Mesoscale patterns in butterfly communities of the central Great Basin and their implications for conservation

Among the most pressing conservation challenges is conservation of landscapes where major threats to the ecosystem are known, but spatially explicit and species-specific data are few and managerial resources are limited. In such landscapes, researchers can assist managers by collecting baseline data on broad ecosystem patterns; examining whether these patterns are predictable; and determining how to implement regional inventories for selected taxa. This dissertation explored these issues using butterflies of the central Great Basin as a model system. Butterflies have been lauded as potential indicators of ecological phenomena of concern. This dissertation tested whether species richness and elevational ranges of montane butterflies respond predictably to elevational gradients, and whether the effects of climate change on butterfly distribution patterns in different mountain ranges are likely to vary. It also compared the efficacy of butterfly inventory strategies for insular montane landscapes that vary in spatial and temporal scale.

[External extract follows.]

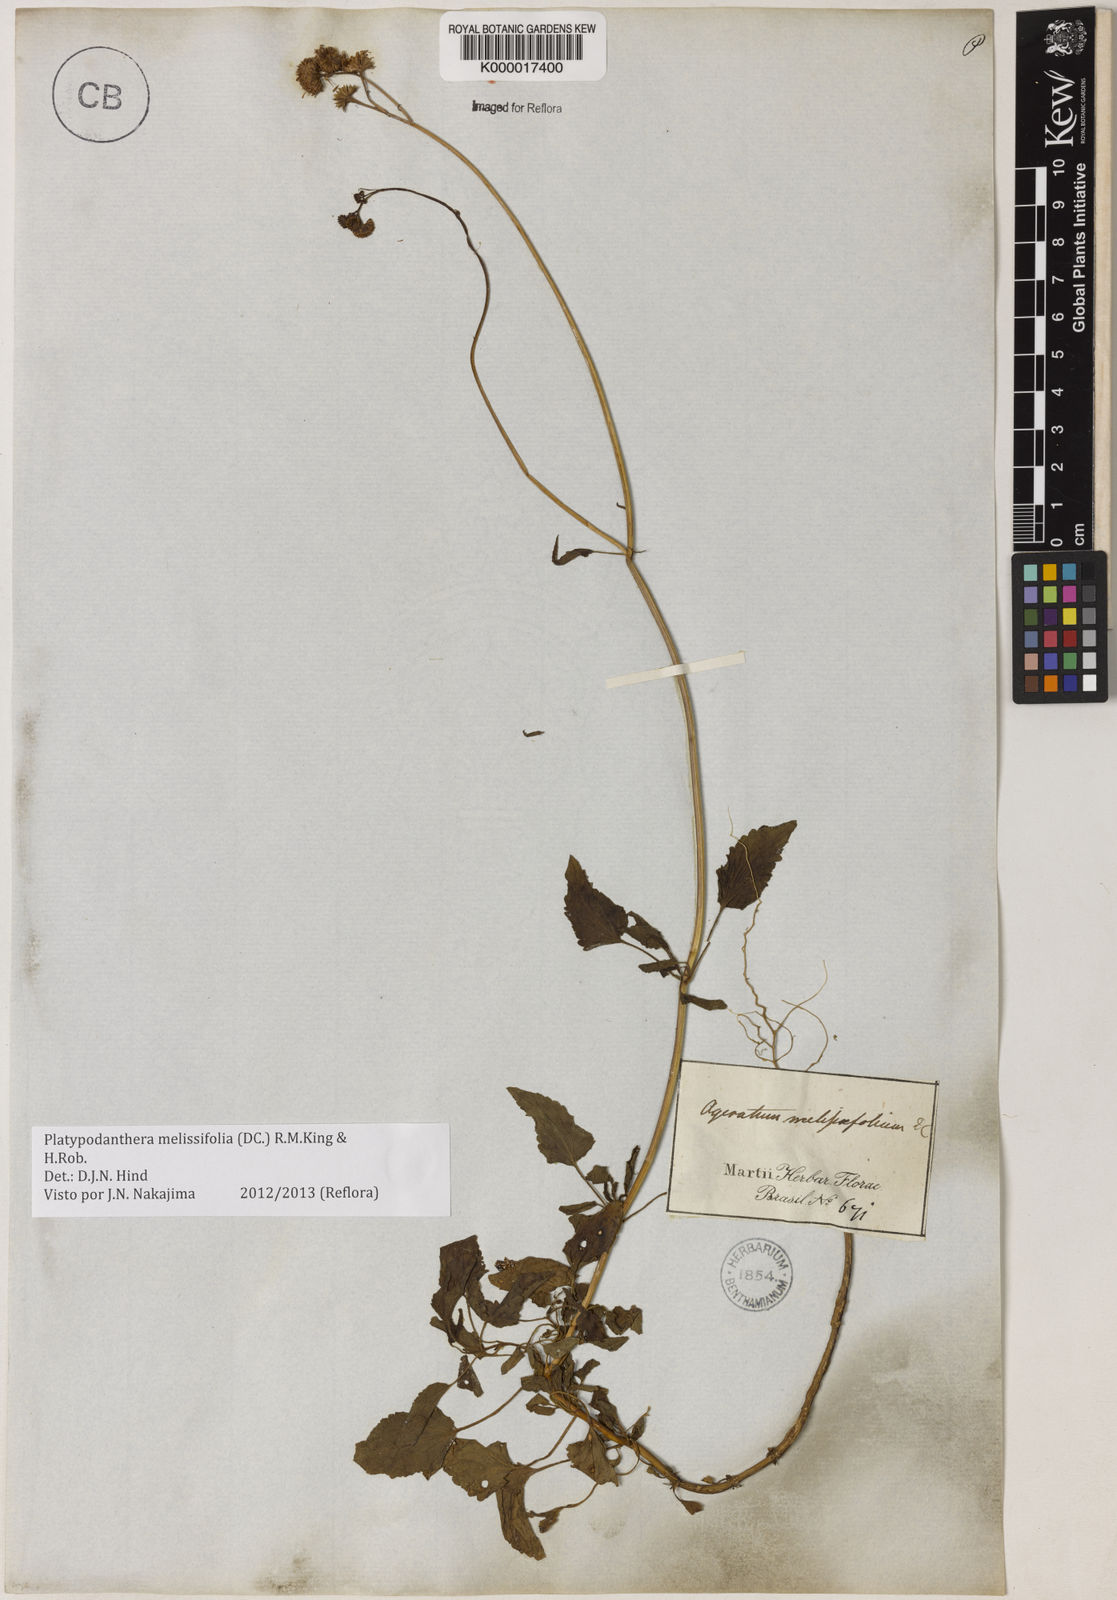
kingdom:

Species richness and elevational ranges of montane butterflies in different mountain ranges do not have identical responses to elevational gradients. However, it may be possible to predict the response of butterflies to an elevational gradient if the vegetation and topography of each mountain ranges is considered. Elevational Rapoport effects appear to be widespread. In the Toiyabe Range, butterfly distributions showed a "proper" Rapoport effect (species at higher elevations had greater elevational ranges). Research in the Toquima Range, by contrast, documented a new phenomenon, a reverse Rapoport effect (negative correlation between elevation and elevational range). The effects of climate change are likely to vary among mountain ranges. Perturbation of butterfly distributions probably will depend on range topography as well as species-area relationships. This research suggested that extensive sampling over a broad area rather than intensive sampling in a small area may better assess butterfly species richness and distribution patterns at the regional level. Although long-term inventories ultimately will detect more species and are necessary to quantify temporal variation in species distributions, a rigorous single-year inventory nonetheless may provide a solid baseline assessment. Identification of broad ecosystem patterns is far from futile, and is invaluable for managing for ecological sustainability at the landscape scale.